Members of NATO regularly participate in exercises together (Picture: MOD).
Germany would be unwilling to defend the United States in the event of an attack from Russia, a new study has suggested.
Research conducted by YouGov has also found that support for NATO membership has fallen among a number of European nations.
The Article 5 commitment of the alliance partnership states that an attack on one is an attack on all, meaning that all member countries are obliged to defend one another.
The citizens of four NATO nations (the UK, France, Germany and the US) were surveyed about this commitment, with majorities in all the countries backing the pledge.
However, this changes when the public was asked about defending 13 specific countries.
The study asked whether the respondent's country should be willing to use military force if Russia were to attack the following list of NATO member countries: Croatia, France, Germany, Greece, Latvia, Poland, Romania, Turkey, the UK and the US.

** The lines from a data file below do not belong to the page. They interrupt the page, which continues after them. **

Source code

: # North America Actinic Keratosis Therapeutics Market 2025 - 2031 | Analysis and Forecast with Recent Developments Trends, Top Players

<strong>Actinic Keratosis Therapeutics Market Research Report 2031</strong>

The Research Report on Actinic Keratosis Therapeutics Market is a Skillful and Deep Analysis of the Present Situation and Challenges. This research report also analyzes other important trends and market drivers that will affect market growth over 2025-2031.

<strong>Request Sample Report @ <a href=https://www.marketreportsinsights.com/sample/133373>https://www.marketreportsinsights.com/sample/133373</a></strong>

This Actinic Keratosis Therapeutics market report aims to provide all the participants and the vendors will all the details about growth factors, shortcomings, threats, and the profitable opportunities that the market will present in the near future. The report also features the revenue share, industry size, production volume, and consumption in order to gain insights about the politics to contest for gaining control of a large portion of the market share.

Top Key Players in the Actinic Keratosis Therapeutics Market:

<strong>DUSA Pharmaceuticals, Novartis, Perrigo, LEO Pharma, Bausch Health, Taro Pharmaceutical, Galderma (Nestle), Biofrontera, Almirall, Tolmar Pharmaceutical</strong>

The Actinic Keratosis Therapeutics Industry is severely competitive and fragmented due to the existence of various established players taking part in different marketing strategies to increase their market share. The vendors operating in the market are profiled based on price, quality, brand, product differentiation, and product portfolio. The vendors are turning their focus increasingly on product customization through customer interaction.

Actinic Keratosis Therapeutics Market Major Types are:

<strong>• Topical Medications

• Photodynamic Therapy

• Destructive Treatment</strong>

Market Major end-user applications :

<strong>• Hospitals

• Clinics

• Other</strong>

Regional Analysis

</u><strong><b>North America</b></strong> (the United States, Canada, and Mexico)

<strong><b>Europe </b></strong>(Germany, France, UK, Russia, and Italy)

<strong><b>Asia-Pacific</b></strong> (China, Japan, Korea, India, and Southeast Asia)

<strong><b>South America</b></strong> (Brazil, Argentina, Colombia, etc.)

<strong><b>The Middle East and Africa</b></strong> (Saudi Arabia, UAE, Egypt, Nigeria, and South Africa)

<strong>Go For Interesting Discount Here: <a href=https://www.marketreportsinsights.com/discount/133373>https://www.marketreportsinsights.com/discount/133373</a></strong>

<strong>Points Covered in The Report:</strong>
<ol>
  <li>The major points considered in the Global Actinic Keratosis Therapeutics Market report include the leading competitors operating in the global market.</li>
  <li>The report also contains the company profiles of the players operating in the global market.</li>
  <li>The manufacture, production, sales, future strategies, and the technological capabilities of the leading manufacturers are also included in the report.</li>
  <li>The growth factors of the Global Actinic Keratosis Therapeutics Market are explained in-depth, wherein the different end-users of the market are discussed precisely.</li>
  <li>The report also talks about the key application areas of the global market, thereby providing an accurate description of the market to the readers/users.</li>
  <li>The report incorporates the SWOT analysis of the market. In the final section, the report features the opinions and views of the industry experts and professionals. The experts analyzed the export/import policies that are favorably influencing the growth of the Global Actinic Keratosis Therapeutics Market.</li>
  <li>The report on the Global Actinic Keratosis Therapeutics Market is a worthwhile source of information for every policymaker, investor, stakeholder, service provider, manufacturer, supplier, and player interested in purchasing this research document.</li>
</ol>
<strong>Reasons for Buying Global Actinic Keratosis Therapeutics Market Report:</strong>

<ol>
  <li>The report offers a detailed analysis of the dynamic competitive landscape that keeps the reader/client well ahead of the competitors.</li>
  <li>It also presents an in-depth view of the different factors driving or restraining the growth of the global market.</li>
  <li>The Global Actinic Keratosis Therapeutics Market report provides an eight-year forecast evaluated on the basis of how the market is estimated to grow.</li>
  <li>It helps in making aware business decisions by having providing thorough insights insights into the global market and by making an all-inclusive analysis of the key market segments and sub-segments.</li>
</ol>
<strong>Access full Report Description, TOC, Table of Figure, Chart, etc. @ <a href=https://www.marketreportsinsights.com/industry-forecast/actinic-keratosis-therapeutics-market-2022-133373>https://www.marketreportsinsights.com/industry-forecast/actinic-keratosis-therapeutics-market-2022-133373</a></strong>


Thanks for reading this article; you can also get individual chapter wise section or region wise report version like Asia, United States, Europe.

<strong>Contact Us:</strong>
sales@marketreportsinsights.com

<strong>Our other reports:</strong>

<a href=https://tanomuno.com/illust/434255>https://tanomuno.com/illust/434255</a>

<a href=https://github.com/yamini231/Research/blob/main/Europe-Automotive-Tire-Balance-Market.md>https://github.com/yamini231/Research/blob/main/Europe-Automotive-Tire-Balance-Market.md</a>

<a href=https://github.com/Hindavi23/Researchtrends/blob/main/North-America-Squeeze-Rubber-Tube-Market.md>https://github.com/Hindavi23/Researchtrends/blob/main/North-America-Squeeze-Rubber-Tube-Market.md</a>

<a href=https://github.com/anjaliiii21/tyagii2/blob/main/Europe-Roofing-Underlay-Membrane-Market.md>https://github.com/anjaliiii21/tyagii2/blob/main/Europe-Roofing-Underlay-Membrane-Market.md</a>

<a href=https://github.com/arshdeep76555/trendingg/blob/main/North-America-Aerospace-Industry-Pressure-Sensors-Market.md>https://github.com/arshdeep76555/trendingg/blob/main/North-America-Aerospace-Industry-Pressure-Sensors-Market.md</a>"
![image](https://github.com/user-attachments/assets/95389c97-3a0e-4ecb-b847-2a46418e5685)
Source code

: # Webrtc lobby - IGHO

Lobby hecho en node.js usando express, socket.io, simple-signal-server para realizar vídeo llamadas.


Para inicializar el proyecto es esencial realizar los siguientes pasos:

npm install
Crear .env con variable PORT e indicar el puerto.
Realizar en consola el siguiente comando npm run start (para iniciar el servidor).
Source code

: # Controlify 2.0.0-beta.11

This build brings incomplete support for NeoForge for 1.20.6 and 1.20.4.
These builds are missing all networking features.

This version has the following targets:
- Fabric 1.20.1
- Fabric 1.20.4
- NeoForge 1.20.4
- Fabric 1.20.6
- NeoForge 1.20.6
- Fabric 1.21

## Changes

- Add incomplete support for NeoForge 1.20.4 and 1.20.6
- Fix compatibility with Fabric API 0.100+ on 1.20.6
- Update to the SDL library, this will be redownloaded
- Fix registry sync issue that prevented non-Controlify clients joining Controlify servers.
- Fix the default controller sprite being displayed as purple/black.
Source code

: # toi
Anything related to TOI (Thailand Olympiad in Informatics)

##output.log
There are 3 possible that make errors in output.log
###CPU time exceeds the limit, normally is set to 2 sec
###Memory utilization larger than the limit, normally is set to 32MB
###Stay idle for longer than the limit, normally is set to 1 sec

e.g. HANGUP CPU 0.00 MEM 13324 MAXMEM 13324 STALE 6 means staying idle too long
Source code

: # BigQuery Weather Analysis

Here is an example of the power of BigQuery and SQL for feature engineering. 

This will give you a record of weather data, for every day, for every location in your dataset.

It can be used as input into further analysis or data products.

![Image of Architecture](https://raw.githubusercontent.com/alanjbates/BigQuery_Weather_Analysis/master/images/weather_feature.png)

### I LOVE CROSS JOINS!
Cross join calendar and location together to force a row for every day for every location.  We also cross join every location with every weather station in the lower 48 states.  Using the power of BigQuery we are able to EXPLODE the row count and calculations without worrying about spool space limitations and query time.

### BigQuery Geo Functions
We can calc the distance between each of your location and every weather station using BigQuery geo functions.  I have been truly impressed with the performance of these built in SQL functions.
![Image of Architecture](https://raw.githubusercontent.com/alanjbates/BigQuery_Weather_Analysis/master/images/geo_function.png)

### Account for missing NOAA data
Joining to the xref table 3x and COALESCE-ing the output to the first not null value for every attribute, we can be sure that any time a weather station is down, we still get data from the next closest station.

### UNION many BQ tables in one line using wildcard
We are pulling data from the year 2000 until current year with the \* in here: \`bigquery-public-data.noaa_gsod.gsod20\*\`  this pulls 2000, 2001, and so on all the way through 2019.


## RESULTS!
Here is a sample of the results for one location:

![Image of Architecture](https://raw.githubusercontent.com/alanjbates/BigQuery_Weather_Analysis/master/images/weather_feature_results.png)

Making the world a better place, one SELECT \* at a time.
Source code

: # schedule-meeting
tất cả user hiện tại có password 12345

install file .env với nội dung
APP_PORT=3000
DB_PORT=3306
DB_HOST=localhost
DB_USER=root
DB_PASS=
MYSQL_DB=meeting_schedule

Respondents were also asked about non-alliance members Finland, Sweden and Ukraine, who could be Russian targets in the event of an attack.
As well as being unwilling to defend the US, the study suggested Germany would be unlikely to defend Ukraine, Romania and Turkey.
France would also be unwilling to defend the latter three nations, according to YouGov.
The publics of Germany, France and US were all more willing to defend the UK than not in the event of a Russian attack.
Turkey, despite its NATO status, seemed to be the country most were most reluctant to defend.
The US was in favour of defending Turkey, while Britons were split with a 31% to 31% divide as to whether they would defend them, with both Germany and France opposed defending them by a big margin.
It was also the German and French public who were not in favour of defending Ukraine or Romania either.
The US was also not gaining the support of Germany, as they objected to defending the US, whereas the US public thinks they should defend Germany should it find itself under attack.
Another finding from the report was the decrease in enthusiasm amongst the public about being a member of NATO.
Overall, more people are happy to be part of NATO but the number is declining.
In 2017, 73% of Britons approved of their membership. However, that figure has since fallen to 59%.
Support has also fallen in Germany, France, Denmark and Norway, the study suggests.
Two years ago, Donald Trump described NATO as "obsolete", and the survey in America did suggest a decrease in their public thinking NATO plays an important role in their national defence.
Americans are less enthusiastic about NATO membership than their European counterparts.
NATO Secretary General Jens Stoltenberg this week thanked President Trump for his "strong leadership" in calling for member countries of the alliance to increase defence spending.